The infrastructure that I take for granted in Boston is feeble at best on the reservation, further exacerbating the poverty and poor health that plague this community. Sadly, the Navajo Nation suffers from unemployment reaching over 50% by some estimates with yearly income 1/3 of the general US and rates of intimate partner violence as high as 39%. In this setting, health and healthcare often take a back seat to food, nutrition, housing, and other goods.

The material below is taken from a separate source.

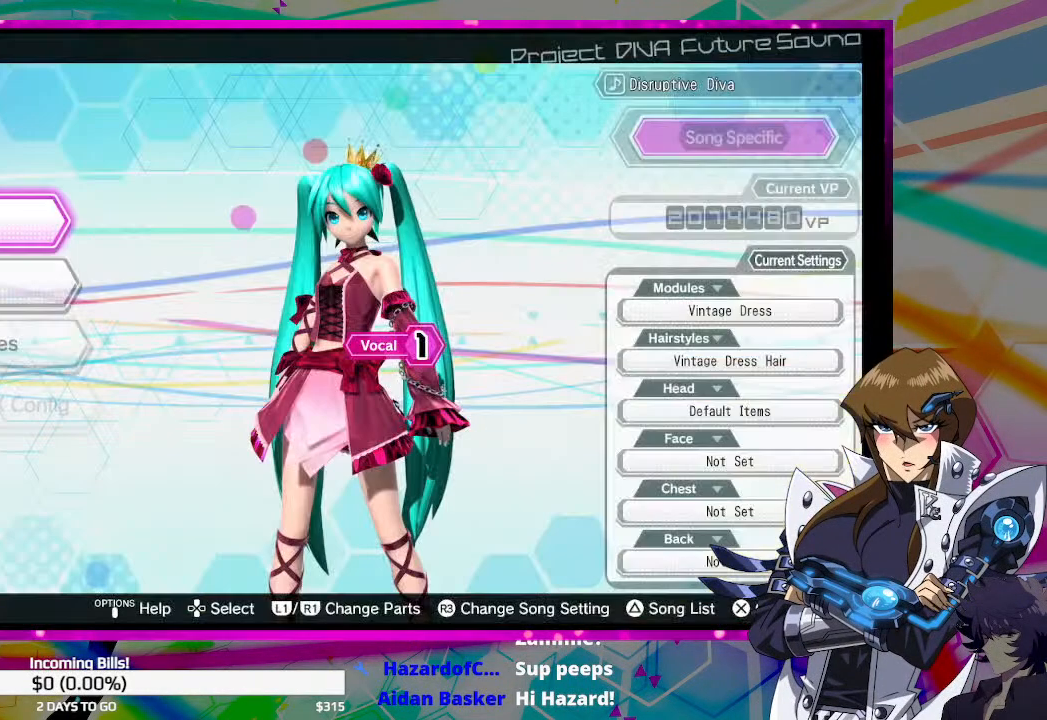
{"buttons": ["DPAD_DOWN"], "left_stick": "center", "right_stick": "center", "events": [[467, "DPAD_DOWN", "down"]]}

Ms. G was ever the gracious host, offering my companions and I a drink and making us feel welcome in her home. On the kitchen table, I was impressed to see a strict food diary with blood glucose levels and a medication dispenser organized by her daughter. Of course, this victory was hard won and over the past 2 years, Ms. G had been hospitalized for complications related to diabetes and come close to death many times. The CHW was able to re-schedule her appointment using a cellphone, schedule labs that had been missed due to the rain, and provide her with a more organized medication dispenser.
As a medical doctor, I am trained to interpret numbers, look for signs and symptoms, examine the body, and come up with a diagnostic and treatment plan. All too often, the most important elements of a patient’s daily life (i.e. rain, poor infrastructure, no cell phone, domestic violence, economics hardships) are left out of the plan to the detriment of the patient and society’s health. In these cases, we physicians re-double our efforts to treat patients in the ways we know how, but never are we trained to think about the big picture, to think about how access to clean water or to telephones can make an outsized impact on health. It is here that the CHW and the home visit really shine and add impact to a medical team.